Maybe try using a facial oil as a spot treatment. Why? Well, facial oils are an emollient. Emollients soften skin cell edges. They can slip between those cells that are trying to slough off. They can smooth things out and help lift things up, while simultaneously putting lipid down. Which is useful. Oils are not going to reduce water loss out of the skin. They’re not going to act as second skin, but they’re a way to really improve the look of flaky skin and ultimately help in the cosmetic look of the flaky skin.
The good molecules have some affordable oils that can be effective. The ultra hydrating facial oil is a good choice.
It has sea buckthorn oil in it. Which is packed with antioxidants that can help fight off free radical damage that slows down healing. It’s also got tea seed oil in it, another antioxidant packed oil, and omega fatty acids.
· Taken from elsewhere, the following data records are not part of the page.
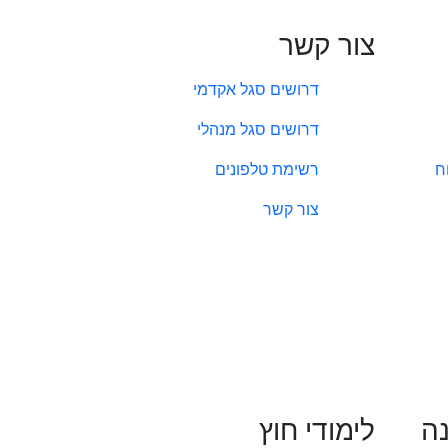
צור קשר
דרושים סגל אקדמי
דרושים סגל מנהלי
ח
רשימת טלפונים
צור קשר
נה
לימודי חוץ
For some people, especially those with acne-prone skin, oils can aggravate acne. If that’s you, you might want to be wary of this approach. But in general I do find that it is an effective way to just improve the look of flaky skin as opposed to attempting to pick and peel the skin.
Most people think they should scrub their skin to look better.
It works for the short term. But it ultimately makes things worst, and you end up dealing with it longer.
When you’re in a situation where your skin is just really flaky, putting moisturizer can end up looking tacky. And it’s just not something you want to walk around with. Try moisturizing oils.
5. Use sunscreen
It’s important to protect your kin when it’s peeling. Remember that peeling is a clue that your moisture barrier is impaired. Your skin is more vulnerable so you definitely want to protect that flaky skin from the sun. Especially if you’re dealing with a sunburn. UV rays are very damaging and will slow the healing process.
Not only that, but it will also increase the risk of hyperpigmentation. You need to be mindful of sun exposure, not only when you’re outdoors, but also indoors.
I recommend using a mineral sunscreen. They tend to be less irritating overall and they have zinc in them. This ingredient has healing properties. It’s soothing and has anti-inflammatory properties. So it will work in your favor. And a lot of you know most zinc sunscreens act as a barrier similar to the balm. Click here for our in-depth article about SPF and the best sunscreen recommendations.
6. Stop experimenting
It is not the time to be adventurous and try new products. You should especially stay away from things that have fragrance.
Like we said before, flakiness and peeling are a sign of an impaired moisture barrier. Which is going to allow more stuff to get into your skin and irritate it.
Keep it really really simple. Just stick to a gentle cleanser, a good moisturizer and your daily sunscreen and maybe try a facial oil to soften that flakiness.
A final conclusion on stopping peeling skin
If the peeling lasts for more than a few weeks, and it does not get better, definitely consult a dermatologist to make sure that you’re not dealing with some serious health issues.